Table 2 Mean values of fasting blood glucose

Data represent mean ± SEM n=6 *p<0.05

There was significant (p<0.05) decrease in fasting blood sugar in diabetic groups C and D. Blood glucose returned to normal. In the diabetic group B, fasting blood sugar remained high and significantly (p<0.05) higher than the normal control group.

Quantitative Proximate and Phytochemical composition of Anacardium Occidentale L. stem-bark extract

Figure 3

Table 3

Data represents mean ± SEM n=3

Proximate composition analysis revealed the presence of carbohydrates, proteins, fat and fibre.

Phytochemical analypsis revealed the presence of alkaloids, flavonoids, saponins, tannins and phenols.

Figure 4

Table 4

Micronutrient Composition of Anacardium occidentale Linn stem-bark extract

Data represent mean ± SEM n=3

Vitamins A, B and C were found to be present in the extract

Minerals found plant extract include Na⁺, K⁺, Ca²⁺, Mg²⁺, P, Fe, Cu and Se

Discussion

The hydroethanolic extract of Anacardium occidentale Linn stem-bark was evaluated for possible presence of anti-diabetic components.

The effect of this plant extract on fasting blood glucose was evaluated using a glucometer.

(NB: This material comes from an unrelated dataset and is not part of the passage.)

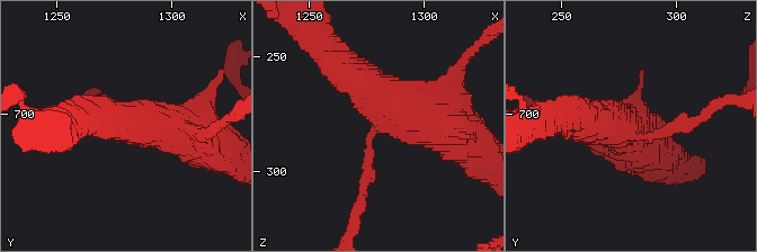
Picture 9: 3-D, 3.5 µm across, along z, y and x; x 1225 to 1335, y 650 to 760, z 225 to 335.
now the EM
inspect em planes tint at (1279, 708, 281)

The extract was found to restore normal glycaemia. Hyperglycaemia per se does not cause diabetic complications. It is rather the detrimental effect of glucose toxicity due to chronic hyperglycaemia, which is mediated and complicated through oxidative stress (Tiwari and Rao, 2002)

Oxidative stress is responsible for molecular and cellular tissue damage in a wide spectrum of human diseases (Halliwell, 1994). Oxidative stress is present in type 1 diabetes (Ceriello et al., 1991) due to several mechanisms, including glucose auto-oxidation and non-enzymatic protein glycation (Sakurai and Tsuchiya, 1988; Wolf, 1993). Supportive therapy aimed at oxidative stress may help to prevent clinical complications in diabetic patients. Induction of diabetes using streptozotocin results in the generation of reactive oxygen species (Mazunder et al., 2005). The medicinal value of plants lies in some chemical substances that produce a definite physiological action on the human body. The most important of these bioactive constituents of plants are alkaloids, tannins, flavonoids and phenolic compounds (Hills, 1952)

Anti-diabetic properties and the body weight changes observed in the animals with administration of Anacardium occidentale L. stem-bark extract may be due to the presence of some micronutrients, some secondary metabolites and some food substances in it.

Flavonoids, alkaloids and saponins which are present in Anacardium occidentale L. stem-bark have been documented to have anti-oxidant effects (Olaleye et al., 2007) blood glucose reduction effect (Bolkent et al., 2000; Diatewa et al., 2004) and enhance natural resistance and recuperative powers of the body (Singh et al., 1991). People with uncontrolled diabetes are prone to develop deficiencies in some minerals, notably potassium, magnesium and zinc (Mooradian et al., 1994; Mooradian 1999) and this may predispose to carbohydrate intolerance (Chehade et al., 2009). The presence of some minerals in the plant extract is a good micronutrient supplement because they will help in modulating the immune system and pancreatic insulin secretion and action (Holick, 2007 and Rosen, 2005)

Several micronutrients present in Anacardium occidentale Linn stem-bark have potent antioxidant properties. These include Vitamin C, selenium, Vitamin A and B₃ which has also been documented to preserve beta cells mass (Visalli et al., 1999)

Studies are replete supporting significant weight reductions in untreated diabetic rat models (Nwanjo, 2005; Atangwo et al., 2007; Ahmed et al., 2005 and Kechrid and Bouzena, 2004). This was also the case in this study. In the treated diabetic group however, weight gain was similar to the negative control group which suggest a relationship between glycaemic control and weight gain. The herb has an antihyperglycaemic effect and the groups that achieved euglycaemia also had an improvement in their weight gain.

In conclusion, Anacardium occidentale L. stem-bark extract has antihyperglycaemic property and positive effect on weight gain and these actions may be attributed to the multiple physiological effects of the micronutrient and phytochemical composition of the herb.